O primeiro grupo tem 25 pessoas. Estavam a caminho dos 30 anos, eram amigos e, em certos casos, parentes. Viviam no andar de cima da zona sul do Rio. O segundo, sem número fixo, é uma garotada que tinha alguma relação com a turma anterior e gravitava em torno de uma lanchonete.
Velho conta a vida dos dois grupos. Sobretudo quando trata da primeira turma, lida com as emoções dos entrevistados e associa de tal forma o rigor do cientista social a uma elegância de estilo que o leitor poderá até duvidar de que esteja lendo uma tese de doutorado.
Como a pesquisa foi feita nos anos 70, quando o consumo de maconha fazia parte dos hábitos alimentares da classe média alta do Rio, "Nobres & Anjos" acaba sendo o retrato de uma cultura que foi da maconha com psicanálise para maconha com surf. A ficção ainda não produziu retrato igual. Ainda bem, porque, mesmo com personagens tão interessantes, seria muito difícil que chegasse a um final feliz.

Entrevista

Walter Salles


(41 anos, diretor do filme "Central do Brasil", Urso de Ouro em Berlim, já visto por 150 mil pessoas)
Como é que o senhor e Fernanda Montenegro conseguiram construir a personagem de Dora, uma vigarista fenomenal, capaz de provocar, ao longo de todo o filme, uma sensação de afeto associada à desconfiança?

★ ★ ★ ★ ★

**Tarefa atribuída 1**: Resuma o trecho selecionado em três frases.
**Tarefa atribuída 2**: Reproduza fielmente a parte do trecho selecionado que abre com as palavras contendo "Velho conta a" e fecha com "150 mil pessoas)".
A listagem não é necessária.

**Extrato de dados**:

★ ★ ★ ★ ★

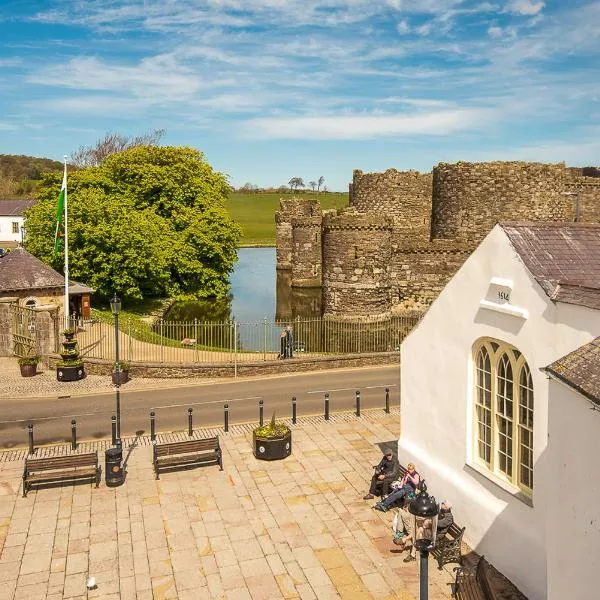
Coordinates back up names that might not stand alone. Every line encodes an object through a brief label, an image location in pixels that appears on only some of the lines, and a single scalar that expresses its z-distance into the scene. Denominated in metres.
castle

★ ★ ★ ★ ★

**Resposta 1**: Velho conta a vida de dois grupos do Rio: uma turma de 25 amigos e parentes perto dos 30 anos, que vivia no andar de cima da zona sul, e uma garotada ligada a ela que gravitava em torno de uma lanchonete. Feita nos anos 70, quando a maconha fazia parte dos hábitos da classe média alta carioca, a pesquisa de "Nobres & Anjos" une o rigor do cientista social a uma elegância de estilo e retrata uma cultura que passou da maconha com psicanálise para a maconha com surf. Depois, começa uma entrevista com Walter Salles, diretor de "Central do Brasil", sobre como ele e Fernanda Montenegro construíram a personagem Dora.

**Resposta 2**:
Velho conta a vida dos dois grupos. Sobretudo quando trata da primeira turma, lida com as emoções dos entrevistados e associa de tal forma o rigor do cientista social a uma elegância de estilo que o leitor poderá até duvidar de que esteja lendo uma tese de doutorado.
Como a pesquisa foi feita nos anos 70, quando o consumo de maconha fazia parte dos hábitos alimentares da classe média alta do Rio, "Nobres & Anjos" acaba sendo o retrato de uma cultura que foi da maconha com psicanálise para maconha com surf. A ficção ainda não produziu retrato igual. Ainda bem, porque, mesmo com personagens tão interessantes, seria muito difícil que chegasse a um final feliz.

Entrevista

Walter Salles


(41 anos, diretor do filme "Central do Brasil", Urso de Ouro em Berlim, já visto por 150 mil pessoas)